The Board, as the ultimate fact finder, is empowered to resolve conflicts in the evidence and to determine the credibility of witnesses. Cowls, supra. At the hearing held before the referee, the claimant testified as follows concerning the events culminating in her decision to terminate her employment:
I asked him about four if I could borrow a pan from the steam table to keep your food warm. He said what do you want it for. I said I am having a surprise birthday party for a girlfriend of mine. He said this surprise party better not be for one of my customers. He said if I see any of my customers [sic] cars outside of your house, that will be cause for dismissal. I said Elmer, I do have friends outside of the Viking. He said I have seen customers at your house. At that point I didn't want the pan, I just threw the pan, I started to think about what he said to me. I said I am going to quit right now. Then I said I didn't do this, thats [sic] not how I am. I am going to talk to him. I said Elmer, after thinking what you said to me, you admit you are watching my house, who comes in and out and trying to tell me I cannot see people when I am done working, I said I might as well go to Russia because I can't do in my private life what I want to do there if you are telling me what I can do after working hours, I have always been a lady in that place, I never drink with customers but when I am living my life is my own. He said you know the rules, I don't want my customers stopping at your house, thats [sic] a reason for dismissal. I said if I can't have my private life, I can't work for you any longer. I will finish the day but I will not come back for you. (Emphasis added.)
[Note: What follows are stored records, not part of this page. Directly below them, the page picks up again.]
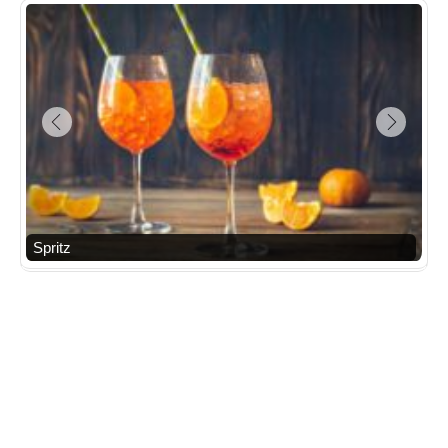
Spritz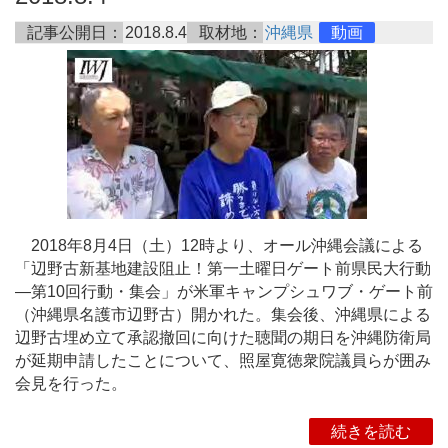
記事公開日：
2018.8.4
取材地：
沖縄県
動画
2018年8月4日（土）12時より、オール沖縄会議による
「辺野古新基地建設阻止！第一土曜日ゲート前県民大行動
―第10回行動・集会」が米軍キャンプシュワブ・ゲート前
（沖縄県名護市辺野古）開かれた。集会後、沖縄県による
辺野古埋め立て承認撤回に向けた聴聞の期日を沖縄防衛局
が延期申請したことについて、照屋寛徳衆院議員らが囲み
会見を行った。
続きを読む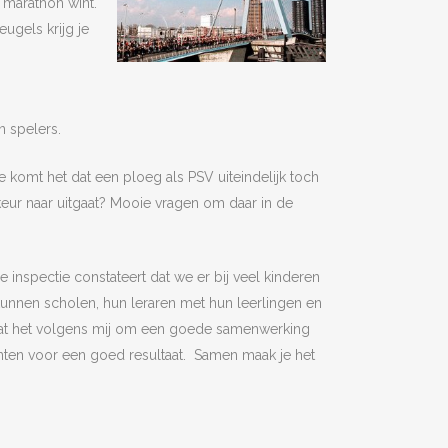
 marathon wint.
eugels krijg je
n spelers.
e komt het dat een ploeg als PSV uiteindelijk toch
eur naar uitgaat? Mooie vragen om daar in de
De inspectie constateert dat we er bij veel kinderen
 kunnen scholen, hun leraren met hun leerlingen en
aat het volgens mij om een goede samenwerking
nten voor een goed resultaat. Samen maak je het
While claimant advanced other reasons for quitting her job, it is clear that the Board properly acted within its province in finding that claimant voluntarily terminated her employment because of dissatisfaction with the policy in question.
We must also conclude that the employer's insistence upon compliance with the rule prohibiting private association with hotel patrons does not amount to a cause of a necessitous and compelling nature for claimant to quit her job. It is well-established that neither disagreement with an employer's policies, nor dissatisfaction with working conditions centering around differences with the employer, is a compelling cause for the voluntary cessation of employment. Koman v. Unemployment Compensation Board of Review, 61 Pa. Commw. 604, 435 A.2d 277 (1981); Wentovich v. Unemployment Compensation Board of Review, 56 Pa. Commw. 569, 425 A.2d 483 (1981). While the employer's prohibition made claimant dissatisfied with her job, it was not such an unreasonable or onerous condition of employment as to constitute a compelling cause for termination.
For the foregoing reasons, the order of the Unemployment Compensation Board of Review entered in this matter is affirmed.
ORDER
AND NOW, the 18th day of August, 1982, the order of the Unemployment Compensation Board of Review at Decision No. B-179891 is affirmed.